Activity: Copy out only the lines of the records from the line with "# operation loop 2" to the line with "3720000 Symbol Rate 30000000", both included. Change "jpeg" to "png" and leave everything else the same.

※ ※ ※

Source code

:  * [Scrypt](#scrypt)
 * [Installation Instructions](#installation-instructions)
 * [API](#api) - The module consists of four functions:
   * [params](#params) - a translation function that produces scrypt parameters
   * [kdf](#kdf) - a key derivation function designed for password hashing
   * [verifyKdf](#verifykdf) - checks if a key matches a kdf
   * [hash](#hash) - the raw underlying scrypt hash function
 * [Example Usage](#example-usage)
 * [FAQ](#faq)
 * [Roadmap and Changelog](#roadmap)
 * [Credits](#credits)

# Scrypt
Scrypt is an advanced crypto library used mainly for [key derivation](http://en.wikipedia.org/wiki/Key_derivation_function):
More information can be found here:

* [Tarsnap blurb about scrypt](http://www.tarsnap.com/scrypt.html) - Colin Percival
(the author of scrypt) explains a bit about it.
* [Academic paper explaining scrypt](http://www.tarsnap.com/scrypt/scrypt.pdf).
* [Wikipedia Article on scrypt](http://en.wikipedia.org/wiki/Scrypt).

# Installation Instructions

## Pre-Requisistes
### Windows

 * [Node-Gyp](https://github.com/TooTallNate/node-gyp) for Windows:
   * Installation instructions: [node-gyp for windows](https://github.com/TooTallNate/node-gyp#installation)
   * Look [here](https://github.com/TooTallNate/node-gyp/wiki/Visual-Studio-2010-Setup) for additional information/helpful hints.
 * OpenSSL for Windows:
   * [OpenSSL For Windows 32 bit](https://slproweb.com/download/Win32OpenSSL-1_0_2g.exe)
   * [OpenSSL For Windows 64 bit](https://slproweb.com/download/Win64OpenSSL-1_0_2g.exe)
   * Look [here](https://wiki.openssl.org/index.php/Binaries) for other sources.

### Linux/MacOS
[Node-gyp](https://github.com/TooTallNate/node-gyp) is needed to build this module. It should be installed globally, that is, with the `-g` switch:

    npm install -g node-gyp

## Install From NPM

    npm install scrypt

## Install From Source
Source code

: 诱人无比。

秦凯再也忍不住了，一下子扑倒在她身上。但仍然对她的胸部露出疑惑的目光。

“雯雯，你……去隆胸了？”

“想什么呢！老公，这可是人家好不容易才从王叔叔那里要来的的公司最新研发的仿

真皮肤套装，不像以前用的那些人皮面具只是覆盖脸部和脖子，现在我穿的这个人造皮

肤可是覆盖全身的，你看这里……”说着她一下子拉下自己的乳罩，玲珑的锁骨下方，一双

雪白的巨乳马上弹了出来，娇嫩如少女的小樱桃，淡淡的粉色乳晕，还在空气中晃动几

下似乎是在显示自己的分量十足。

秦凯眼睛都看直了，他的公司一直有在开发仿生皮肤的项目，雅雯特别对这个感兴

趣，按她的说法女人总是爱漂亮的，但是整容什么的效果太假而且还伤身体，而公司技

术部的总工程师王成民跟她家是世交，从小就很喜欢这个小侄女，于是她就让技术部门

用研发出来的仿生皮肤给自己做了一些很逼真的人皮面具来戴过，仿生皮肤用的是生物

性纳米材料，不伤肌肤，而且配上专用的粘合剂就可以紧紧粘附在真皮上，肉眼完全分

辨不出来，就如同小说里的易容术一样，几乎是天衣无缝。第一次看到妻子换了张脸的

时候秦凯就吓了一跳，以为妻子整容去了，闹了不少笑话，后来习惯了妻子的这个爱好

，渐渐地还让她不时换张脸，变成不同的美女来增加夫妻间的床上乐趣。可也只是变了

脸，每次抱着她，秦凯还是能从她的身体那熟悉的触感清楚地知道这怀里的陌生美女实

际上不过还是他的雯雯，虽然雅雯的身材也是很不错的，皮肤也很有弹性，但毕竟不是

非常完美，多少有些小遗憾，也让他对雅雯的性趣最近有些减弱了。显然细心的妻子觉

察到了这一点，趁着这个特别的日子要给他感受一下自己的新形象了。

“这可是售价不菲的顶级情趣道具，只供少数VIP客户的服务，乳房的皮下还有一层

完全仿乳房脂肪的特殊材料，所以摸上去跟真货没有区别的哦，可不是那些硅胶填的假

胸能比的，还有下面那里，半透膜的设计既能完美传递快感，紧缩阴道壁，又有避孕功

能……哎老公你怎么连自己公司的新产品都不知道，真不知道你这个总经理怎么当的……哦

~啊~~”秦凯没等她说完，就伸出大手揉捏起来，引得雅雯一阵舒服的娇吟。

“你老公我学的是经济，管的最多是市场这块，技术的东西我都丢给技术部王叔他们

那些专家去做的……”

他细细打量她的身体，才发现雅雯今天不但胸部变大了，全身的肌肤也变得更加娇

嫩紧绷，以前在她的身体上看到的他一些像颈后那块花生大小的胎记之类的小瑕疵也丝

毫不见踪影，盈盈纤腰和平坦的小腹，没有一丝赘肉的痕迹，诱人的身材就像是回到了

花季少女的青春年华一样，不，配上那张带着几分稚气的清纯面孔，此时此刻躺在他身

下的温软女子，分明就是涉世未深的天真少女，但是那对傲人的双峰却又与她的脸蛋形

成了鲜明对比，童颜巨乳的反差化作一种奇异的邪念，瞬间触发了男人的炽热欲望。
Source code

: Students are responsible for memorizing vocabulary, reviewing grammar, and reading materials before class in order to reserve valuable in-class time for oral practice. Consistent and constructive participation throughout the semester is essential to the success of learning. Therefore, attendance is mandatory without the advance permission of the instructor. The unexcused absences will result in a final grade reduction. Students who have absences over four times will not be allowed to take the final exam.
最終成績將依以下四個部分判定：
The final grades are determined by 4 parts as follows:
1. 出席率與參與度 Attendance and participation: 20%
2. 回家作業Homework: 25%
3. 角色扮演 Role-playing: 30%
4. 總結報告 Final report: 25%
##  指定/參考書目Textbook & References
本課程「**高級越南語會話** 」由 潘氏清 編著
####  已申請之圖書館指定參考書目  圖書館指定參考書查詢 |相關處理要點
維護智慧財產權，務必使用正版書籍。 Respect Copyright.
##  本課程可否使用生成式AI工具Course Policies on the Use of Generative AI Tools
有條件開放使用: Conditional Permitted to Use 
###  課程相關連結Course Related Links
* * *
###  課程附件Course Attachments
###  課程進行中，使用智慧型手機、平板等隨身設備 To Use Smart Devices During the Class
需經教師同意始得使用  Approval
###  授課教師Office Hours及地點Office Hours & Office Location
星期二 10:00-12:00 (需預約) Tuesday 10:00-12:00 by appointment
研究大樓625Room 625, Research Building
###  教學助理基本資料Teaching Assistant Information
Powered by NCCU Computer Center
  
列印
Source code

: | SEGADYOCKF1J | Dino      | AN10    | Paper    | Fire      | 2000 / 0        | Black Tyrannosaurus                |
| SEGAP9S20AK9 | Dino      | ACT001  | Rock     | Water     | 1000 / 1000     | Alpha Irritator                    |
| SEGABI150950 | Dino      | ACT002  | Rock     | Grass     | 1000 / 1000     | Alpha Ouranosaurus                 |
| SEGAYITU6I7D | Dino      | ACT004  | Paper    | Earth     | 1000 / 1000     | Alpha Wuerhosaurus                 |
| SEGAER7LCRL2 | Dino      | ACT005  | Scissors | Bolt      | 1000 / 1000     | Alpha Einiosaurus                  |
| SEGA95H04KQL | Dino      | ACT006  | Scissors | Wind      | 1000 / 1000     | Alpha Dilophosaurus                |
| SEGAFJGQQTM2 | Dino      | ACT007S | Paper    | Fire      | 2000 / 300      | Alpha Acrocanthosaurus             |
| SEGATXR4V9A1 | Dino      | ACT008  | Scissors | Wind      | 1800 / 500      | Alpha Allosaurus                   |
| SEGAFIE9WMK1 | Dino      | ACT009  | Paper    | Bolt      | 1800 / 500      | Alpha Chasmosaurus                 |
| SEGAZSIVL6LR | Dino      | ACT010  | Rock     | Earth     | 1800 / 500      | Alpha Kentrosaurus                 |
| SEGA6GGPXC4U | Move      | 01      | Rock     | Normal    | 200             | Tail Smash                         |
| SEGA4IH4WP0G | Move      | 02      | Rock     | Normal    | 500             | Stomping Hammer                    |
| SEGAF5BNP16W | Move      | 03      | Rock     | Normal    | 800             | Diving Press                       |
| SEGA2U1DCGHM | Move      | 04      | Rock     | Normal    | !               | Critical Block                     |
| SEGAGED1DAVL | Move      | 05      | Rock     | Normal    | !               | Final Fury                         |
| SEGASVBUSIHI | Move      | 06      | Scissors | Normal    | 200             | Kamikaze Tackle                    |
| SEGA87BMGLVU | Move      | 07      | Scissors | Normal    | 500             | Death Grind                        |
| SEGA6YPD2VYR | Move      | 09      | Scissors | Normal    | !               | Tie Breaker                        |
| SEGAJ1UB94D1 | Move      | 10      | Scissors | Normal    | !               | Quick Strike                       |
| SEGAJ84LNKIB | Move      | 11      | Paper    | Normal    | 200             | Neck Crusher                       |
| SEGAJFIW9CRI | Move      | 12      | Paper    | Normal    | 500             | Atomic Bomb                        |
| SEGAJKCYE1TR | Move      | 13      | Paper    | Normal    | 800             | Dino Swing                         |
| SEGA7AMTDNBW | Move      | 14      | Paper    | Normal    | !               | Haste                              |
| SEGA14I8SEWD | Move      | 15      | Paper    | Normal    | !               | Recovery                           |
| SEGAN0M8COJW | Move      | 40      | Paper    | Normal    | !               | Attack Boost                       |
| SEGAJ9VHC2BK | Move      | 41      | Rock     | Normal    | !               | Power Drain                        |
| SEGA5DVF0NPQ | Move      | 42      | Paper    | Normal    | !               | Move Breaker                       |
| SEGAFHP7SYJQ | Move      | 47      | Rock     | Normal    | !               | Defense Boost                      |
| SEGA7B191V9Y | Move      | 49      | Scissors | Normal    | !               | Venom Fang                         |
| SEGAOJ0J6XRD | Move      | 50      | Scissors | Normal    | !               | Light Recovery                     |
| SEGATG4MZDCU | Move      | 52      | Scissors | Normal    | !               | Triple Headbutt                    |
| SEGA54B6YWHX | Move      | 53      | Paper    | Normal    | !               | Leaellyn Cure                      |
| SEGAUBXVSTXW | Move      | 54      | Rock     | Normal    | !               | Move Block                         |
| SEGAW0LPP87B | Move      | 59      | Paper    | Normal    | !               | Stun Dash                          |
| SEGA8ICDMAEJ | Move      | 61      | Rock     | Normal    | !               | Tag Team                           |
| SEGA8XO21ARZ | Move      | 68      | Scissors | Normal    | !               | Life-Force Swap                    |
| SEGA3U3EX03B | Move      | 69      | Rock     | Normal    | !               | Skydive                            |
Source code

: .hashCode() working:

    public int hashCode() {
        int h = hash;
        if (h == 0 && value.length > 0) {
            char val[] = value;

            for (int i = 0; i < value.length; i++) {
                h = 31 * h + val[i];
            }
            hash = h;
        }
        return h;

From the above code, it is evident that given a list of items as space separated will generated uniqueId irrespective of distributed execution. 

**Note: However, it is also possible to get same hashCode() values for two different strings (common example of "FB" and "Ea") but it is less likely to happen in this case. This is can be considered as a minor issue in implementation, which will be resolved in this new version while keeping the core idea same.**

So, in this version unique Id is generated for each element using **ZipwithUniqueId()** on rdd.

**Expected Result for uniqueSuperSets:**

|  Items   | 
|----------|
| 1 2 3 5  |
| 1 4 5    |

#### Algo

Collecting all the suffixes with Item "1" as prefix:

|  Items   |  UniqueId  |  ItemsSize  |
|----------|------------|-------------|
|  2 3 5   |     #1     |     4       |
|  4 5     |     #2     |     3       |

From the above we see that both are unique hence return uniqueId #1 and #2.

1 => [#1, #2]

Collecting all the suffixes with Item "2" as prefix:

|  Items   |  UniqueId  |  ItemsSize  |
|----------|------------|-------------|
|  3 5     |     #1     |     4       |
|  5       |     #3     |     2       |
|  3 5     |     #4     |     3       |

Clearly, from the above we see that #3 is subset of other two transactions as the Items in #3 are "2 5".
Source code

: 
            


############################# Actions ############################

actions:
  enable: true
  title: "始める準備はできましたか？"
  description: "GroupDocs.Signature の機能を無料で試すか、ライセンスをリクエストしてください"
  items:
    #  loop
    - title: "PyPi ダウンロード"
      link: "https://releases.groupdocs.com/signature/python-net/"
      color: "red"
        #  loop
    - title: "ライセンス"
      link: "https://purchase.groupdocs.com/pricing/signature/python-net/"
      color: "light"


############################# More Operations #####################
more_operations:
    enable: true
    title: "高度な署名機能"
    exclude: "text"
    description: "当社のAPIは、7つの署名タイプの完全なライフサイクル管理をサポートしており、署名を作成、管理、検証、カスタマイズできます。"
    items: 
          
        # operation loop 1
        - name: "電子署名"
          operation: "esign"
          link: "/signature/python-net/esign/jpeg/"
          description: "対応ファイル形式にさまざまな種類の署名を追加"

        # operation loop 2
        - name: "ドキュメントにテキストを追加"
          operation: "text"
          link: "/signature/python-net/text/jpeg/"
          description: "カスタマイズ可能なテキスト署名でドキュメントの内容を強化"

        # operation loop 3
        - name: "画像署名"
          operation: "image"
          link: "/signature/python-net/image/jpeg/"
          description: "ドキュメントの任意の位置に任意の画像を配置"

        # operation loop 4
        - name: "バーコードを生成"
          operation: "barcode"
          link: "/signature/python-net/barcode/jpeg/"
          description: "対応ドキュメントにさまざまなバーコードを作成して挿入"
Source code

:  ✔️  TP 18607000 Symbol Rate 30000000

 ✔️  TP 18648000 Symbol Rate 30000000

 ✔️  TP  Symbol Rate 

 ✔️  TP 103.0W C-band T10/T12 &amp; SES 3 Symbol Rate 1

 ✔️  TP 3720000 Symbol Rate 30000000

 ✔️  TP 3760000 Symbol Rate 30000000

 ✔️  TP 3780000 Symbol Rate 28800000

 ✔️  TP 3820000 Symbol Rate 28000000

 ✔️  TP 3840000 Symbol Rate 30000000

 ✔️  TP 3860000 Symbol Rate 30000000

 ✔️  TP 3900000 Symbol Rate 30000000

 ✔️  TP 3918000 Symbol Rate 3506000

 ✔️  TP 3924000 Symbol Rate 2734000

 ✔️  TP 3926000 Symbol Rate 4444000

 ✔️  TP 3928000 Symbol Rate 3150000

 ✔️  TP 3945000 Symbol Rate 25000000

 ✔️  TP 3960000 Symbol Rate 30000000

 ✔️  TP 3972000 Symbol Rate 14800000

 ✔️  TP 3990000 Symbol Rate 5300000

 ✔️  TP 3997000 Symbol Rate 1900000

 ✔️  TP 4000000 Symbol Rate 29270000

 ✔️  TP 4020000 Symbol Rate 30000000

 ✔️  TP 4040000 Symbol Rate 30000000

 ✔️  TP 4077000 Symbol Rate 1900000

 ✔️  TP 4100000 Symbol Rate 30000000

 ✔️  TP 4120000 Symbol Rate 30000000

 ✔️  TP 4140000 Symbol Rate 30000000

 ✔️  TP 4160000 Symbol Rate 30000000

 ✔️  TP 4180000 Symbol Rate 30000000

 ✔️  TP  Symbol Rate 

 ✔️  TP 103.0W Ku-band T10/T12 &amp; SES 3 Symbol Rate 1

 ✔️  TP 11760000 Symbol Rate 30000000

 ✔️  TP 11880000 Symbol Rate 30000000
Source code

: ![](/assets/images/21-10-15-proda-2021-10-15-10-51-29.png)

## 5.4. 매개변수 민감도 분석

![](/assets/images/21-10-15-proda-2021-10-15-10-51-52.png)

※ ※ ※

Written response:
        # operation loop 2
        - name: "ドキュメントにテキストを追加"
          operation: "text"
          link: "/signature/python-net/text/png/"
          description: "カスタマイズ可能なテキスト署名でドキュメントの内容を強化"

        # operation loop 3
        - name: "画像署名"
          operation: "image"
          link: "/signature/python-net/image/png/"
          description: "ドキュメントの任意の位置に任意の画像を配置"

        # operation loop 4
        - name: "バーコードを生成"
          operation: "barcode"
          link: "/signature/python-net/barcode/png/"
          description: "対応ドキュメントにさまざまなバーコードを作成して挿入"
Source code

:  ✔️  TP 18607000 Symbol Rate 30000000

 ✔️  TP 18648000 Symbol Rate 30000000

 ✔️  TP  Symbol Rate 

 ✔️  TP 103.0W C-band T10/T12 &amp; SES 3 Symbol Rate 1

 ✔️  TP 3720000 Symbol Rate 30000000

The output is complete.